Ground broken for new law school clinical building where students can provide free legal help


University of Hawaiʻi at Mānoa
Beverly Creamer, (808) 389-5736
Media Consultant, Richardson School of Law
Dan Meisenzahl, (808) 348-4936
UH Spokesperson, University of Hawai‘i System
Posted: Nov 30, -0001

Architectural rendering of the new Clinical Building
Architectural rendering of the new Clinical Building

Link to video and sound (details below):

What: Groundbreaking ceremony held for the new Clinical Building at the William S. Richardson School of Law at UH Mānoa 

Where: In the UH Mānoa Law School parking lot in the space where the new structure will be erected.  

Who:  Speakers included Governor David Ige and UH President David Lassner. entrepreneur and attorney William "Bill" K. Richardson and Law School Dean Avi Soifer.

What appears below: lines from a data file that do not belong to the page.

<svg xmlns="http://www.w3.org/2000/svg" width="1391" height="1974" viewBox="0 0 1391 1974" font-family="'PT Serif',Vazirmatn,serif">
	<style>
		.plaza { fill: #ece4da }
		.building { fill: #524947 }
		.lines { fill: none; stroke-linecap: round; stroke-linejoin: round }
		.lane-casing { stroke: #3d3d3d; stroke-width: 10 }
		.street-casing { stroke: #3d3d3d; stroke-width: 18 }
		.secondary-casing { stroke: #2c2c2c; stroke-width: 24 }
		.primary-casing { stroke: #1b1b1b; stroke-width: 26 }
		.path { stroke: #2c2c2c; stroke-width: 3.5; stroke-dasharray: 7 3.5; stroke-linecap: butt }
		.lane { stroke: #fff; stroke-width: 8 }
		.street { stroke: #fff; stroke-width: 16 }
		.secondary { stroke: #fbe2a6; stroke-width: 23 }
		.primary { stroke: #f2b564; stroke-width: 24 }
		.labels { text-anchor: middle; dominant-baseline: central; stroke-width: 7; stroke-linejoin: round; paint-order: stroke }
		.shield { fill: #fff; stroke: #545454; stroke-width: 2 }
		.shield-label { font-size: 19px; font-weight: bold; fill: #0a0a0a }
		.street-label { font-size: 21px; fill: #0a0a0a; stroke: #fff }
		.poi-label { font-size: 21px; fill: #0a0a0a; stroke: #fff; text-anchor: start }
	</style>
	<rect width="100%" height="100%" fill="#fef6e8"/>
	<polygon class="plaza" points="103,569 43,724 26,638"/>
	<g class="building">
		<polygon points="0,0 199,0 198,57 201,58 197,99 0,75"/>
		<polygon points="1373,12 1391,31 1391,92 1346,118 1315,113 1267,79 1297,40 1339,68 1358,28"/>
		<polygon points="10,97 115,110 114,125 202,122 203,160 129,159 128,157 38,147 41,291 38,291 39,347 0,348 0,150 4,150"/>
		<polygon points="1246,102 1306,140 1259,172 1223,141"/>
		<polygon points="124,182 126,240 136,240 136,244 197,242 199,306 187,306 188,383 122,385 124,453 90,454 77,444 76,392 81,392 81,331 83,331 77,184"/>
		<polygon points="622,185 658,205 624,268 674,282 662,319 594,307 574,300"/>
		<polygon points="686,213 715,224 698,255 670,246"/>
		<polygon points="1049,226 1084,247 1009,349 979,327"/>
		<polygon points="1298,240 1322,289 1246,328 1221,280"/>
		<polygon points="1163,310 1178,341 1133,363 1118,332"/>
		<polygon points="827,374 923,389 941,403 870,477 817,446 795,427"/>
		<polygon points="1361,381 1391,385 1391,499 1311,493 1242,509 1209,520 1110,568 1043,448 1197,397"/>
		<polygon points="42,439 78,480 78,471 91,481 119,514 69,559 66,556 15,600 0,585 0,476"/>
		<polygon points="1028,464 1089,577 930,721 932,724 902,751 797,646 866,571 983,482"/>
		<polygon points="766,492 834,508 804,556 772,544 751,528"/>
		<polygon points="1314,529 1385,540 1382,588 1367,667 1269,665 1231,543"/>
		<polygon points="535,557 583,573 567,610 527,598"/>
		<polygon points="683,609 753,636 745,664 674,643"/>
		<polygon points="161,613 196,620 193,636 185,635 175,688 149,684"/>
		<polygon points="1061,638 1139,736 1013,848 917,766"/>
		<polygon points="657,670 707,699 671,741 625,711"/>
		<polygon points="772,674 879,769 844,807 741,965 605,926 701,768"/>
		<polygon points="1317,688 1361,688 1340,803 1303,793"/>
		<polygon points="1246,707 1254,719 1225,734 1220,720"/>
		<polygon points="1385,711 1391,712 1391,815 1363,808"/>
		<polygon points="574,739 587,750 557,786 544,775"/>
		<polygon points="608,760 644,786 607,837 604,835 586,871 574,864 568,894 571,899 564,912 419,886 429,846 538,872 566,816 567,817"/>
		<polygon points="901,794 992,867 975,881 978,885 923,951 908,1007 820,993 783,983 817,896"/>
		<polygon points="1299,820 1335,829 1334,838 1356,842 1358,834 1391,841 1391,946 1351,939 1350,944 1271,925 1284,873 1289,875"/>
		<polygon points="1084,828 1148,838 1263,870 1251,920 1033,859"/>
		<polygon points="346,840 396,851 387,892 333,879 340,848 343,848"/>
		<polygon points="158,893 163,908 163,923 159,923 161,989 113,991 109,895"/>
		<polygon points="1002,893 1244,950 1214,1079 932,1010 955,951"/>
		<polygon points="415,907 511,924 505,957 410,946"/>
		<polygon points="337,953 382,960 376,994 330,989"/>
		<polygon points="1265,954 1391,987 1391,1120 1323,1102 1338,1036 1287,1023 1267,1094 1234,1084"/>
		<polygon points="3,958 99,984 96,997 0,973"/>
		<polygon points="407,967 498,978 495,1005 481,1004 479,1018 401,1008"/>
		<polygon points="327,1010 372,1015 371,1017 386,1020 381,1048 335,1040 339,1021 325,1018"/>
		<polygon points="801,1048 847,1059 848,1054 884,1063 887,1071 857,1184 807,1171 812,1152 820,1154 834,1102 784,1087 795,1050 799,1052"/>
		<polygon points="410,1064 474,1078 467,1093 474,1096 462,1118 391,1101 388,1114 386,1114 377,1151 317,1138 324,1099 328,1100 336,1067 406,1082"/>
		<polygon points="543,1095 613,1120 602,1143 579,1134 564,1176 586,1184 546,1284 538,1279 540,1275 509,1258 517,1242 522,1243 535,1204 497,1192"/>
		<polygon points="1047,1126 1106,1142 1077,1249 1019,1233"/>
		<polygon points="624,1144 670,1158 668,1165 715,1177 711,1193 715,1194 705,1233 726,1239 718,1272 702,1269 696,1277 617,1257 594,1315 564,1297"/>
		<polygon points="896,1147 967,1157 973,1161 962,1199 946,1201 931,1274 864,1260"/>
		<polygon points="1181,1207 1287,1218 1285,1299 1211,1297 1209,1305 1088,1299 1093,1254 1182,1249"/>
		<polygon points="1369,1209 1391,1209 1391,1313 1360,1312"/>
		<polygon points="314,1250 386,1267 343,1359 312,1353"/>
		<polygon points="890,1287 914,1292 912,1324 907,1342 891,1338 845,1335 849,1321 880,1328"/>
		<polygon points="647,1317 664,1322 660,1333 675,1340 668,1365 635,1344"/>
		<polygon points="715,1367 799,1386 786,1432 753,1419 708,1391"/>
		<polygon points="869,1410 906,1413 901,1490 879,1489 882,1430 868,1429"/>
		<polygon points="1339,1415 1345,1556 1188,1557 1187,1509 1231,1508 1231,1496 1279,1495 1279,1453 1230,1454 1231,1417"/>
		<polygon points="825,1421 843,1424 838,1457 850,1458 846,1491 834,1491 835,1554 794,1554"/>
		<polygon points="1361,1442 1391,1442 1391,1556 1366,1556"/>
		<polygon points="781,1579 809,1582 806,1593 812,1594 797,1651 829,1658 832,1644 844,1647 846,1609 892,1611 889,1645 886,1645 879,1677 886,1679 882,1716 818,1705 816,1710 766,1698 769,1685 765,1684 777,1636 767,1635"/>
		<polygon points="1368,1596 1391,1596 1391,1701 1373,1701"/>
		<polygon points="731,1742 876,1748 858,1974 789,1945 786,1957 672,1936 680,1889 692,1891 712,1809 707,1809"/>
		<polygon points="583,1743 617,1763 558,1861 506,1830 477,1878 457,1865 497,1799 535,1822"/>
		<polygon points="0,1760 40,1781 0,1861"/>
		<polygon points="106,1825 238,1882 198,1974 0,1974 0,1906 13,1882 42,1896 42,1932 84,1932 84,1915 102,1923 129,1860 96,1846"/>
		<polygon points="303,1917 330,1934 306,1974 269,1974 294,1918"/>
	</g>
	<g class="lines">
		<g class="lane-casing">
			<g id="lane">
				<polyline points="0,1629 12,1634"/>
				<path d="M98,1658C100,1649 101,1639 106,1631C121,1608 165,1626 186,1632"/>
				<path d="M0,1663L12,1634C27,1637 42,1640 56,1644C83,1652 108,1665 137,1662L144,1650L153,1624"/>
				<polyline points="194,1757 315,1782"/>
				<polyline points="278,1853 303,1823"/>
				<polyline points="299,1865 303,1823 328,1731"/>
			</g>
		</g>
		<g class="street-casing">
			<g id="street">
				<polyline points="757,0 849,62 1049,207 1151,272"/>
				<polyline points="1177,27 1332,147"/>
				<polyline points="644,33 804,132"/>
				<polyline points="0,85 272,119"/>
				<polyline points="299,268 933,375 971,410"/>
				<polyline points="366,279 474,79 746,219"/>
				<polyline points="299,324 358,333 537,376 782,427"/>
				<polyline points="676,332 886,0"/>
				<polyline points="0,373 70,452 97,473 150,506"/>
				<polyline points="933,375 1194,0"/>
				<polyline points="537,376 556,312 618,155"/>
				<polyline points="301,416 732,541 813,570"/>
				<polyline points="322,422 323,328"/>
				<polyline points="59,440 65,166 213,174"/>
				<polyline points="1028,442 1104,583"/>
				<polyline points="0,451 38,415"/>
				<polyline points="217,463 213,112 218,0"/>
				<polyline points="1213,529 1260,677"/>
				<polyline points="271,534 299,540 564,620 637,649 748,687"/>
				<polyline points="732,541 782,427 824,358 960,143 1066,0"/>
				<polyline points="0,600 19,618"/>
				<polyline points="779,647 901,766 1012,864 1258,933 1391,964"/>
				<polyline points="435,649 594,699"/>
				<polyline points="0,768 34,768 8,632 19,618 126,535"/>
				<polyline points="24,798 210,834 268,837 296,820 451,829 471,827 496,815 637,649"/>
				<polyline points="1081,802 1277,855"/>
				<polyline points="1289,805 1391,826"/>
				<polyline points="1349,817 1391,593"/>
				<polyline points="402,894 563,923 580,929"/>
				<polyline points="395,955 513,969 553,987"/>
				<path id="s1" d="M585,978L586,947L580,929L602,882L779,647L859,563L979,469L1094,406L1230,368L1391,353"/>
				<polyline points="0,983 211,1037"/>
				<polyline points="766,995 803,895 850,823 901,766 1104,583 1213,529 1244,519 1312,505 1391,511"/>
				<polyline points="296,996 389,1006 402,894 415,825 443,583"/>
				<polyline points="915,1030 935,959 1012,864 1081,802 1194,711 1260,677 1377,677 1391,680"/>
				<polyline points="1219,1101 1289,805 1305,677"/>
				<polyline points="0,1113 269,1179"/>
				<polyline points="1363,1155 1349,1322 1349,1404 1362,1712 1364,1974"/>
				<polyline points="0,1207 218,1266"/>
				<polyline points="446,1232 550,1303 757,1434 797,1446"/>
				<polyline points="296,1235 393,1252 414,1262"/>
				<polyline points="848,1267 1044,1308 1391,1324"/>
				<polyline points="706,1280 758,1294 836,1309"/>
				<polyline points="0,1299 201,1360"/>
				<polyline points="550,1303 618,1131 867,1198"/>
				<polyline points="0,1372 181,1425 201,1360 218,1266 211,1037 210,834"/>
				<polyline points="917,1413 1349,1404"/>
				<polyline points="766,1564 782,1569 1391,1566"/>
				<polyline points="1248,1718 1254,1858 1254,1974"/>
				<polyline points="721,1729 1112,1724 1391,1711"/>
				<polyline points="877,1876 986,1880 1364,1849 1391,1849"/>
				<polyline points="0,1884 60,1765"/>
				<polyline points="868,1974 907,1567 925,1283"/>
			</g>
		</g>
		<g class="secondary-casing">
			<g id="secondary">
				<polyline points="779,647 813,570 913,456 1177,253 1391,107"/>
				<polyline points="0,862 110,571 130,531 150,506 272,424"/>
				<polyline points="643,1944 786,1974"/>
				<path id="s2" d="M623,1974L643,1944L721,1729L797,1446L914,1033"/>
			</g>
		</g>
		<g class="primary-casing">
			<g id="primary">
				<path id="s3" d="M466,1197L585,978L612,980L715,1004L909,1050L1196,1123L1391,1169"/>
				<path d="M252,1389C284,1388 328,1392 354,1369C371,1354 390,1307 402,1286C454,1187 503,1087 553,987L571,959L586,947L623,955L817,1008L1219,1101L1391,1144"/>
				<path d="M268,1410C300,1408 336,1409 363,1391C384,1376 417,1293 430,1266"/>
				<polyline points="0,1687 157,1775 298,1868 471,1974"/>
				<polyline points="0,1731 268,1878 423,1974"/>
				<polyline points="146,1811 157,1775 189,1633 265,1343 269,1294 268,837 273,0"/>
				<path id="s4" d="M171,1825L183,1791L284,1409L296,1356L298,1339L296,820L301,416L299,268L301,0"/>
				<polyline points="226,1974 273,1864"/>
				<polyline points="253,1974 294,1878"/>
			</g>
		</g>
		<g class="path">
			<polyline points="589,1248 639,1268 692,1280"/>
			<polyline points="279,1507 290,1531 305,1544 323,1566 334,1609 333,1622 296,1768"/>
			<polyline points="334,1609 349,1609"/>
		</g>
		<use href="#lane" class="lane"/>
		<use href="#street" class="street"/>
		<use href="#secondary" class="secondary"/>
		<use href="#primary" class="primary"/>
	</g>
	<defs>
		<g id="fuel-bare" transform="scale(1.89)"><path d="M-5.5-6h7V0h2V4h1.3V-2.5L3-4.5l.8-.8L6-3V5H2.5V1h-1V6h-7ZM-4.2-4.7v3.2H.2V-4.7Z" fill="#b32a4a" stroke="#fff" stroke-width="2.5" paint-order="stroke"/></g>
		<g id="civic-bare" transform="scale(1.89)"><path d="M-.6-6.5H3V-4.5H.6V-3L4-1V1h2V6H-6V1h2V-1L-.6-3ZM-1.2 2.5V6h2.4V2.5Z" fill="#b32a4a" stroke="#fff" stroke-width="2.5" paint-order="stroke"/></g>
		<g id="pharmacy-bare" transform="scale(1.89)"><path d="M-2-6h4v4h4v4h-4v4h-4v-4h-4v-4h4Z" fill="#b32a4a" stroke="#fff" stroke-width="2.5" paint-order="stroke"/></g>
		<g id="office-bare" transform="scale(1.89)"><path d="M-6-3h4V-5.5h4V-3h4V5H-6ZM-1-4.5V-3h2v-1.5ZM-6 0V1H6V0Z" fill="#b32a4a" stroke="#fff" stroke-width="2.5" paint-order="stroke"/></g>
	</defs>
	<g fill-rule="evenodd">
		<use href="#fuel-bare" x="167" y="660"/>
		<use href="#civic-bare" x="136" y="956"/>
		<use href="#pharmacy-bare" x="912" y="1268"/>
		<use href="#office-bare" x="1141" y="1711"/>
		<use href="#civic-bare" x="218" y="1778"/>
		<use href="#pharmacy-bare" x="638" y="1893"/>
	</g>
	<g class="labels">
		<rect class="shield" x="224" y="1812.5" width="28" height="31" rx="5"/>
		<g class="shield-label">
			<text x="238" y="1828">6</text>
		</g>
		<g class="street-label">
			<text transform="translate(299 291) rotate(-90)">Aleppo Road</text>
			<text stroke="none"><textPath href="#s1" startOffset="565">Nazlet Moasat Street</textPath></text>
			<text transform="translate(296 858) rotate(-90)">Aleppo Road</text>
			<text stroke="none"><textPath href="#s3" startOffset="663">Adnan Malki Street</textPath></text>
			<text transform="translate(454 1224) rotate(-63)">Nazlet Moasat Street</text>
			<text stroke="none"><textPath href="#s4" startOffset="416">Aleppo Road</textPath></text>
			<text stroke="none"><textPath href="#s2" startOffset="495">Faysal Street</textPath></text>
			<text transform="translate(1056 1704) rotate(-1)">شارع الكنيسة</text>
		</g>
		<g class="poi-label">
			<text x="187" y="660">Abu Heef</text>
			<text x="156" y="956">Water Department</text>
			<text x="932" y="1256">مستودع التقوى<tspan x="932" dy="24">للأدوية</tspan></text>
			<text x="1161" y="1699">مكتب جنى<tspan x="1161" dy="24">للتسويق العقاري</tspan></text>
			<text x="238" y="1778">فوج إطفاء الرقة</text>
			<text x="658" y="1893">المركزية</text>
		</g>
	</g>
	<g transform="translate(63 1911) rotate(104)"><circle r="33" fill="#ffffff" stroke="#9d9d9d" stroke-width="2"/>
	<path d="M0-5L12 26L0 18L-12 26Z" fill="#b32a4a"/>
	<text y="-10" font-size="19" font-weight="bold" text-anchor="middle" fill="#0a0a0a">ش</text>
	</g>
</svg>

Why: The new building will serve as space for the growing clinical care offered by Law School students and faculty as part of course work for graduation. This clinical service provides thousands of hours of free legal help to some of Hawai‘i’s most vulnerable people, including the elderly, troubled and incarcerated youth, veterans, and families living at or near poverty levels. It will also provide much-needed space to develop practical trial and advocacy skills.  Students are required to serve a minimum of 60 hours of pro bono work in order to graduate.

Other Background: 

  • Funding of $7 million was approved by the state legislature in 2013.
  • Scheduled to open during the fall 2017 semester.
  • Before they graduate, students at Richardson Law School must give 60 hours of pro bono service, but many give far more as part of projects throughout the community. This hands-on training with real clients – under the guidance of experienced attorneys – is an important part of the curriculum at Richardson, and is one of the areas in which the UH Law School scores high nationally.
  • One of the many service projects undertaken by law students is the Access to Justice project overseen by the Judiciary, the Legal Aid Society and AmeriCorps, which offers free legal assistance to those involved in civil court actions. Volunteer community attorneys provide 12 hours of free assistance weekly to clients at the District Court Building at 1111 Alakea St., with law students learning from the experience and assisting the attorneys by providing forms and research.
  • With the additional space provided by the new Clinical Building, the Law School will be able to expand its outreach into the community. It’s estimated that in the last 24 years – since pro bono service became a graduation requirement – the Law School has provided more than 100,000 hours of free legal assistance to people in need such as veterans, the elderly, immigrants, and families living below the poverty level.

Link to video and sound:


2 shots: architect’s rendering and fly-through
2 shots: District Court exterior and Access to Justice Room sign
6 shots: UH law students assisting lawyer/client in Access to Justice Room
6 shots: groundbreaking ceremony


Alyssa Kau, student, Richardson School of Law (:12)

“The new clinical building is important to the students because most of what we learn and what we end up practicing comes from these experiences that we give to disadvantaged or lower-income communities.”

Avi Soifer, dean, Richardson School of Law (:19)

“This building could not be more important to the services we provide.  Public interest service has been something we are commited to from the very start and weʻre very proud of the clinics that we have serving all kind of vulnerable clients. We see law as a helping profession and this building is going to be the center for that.”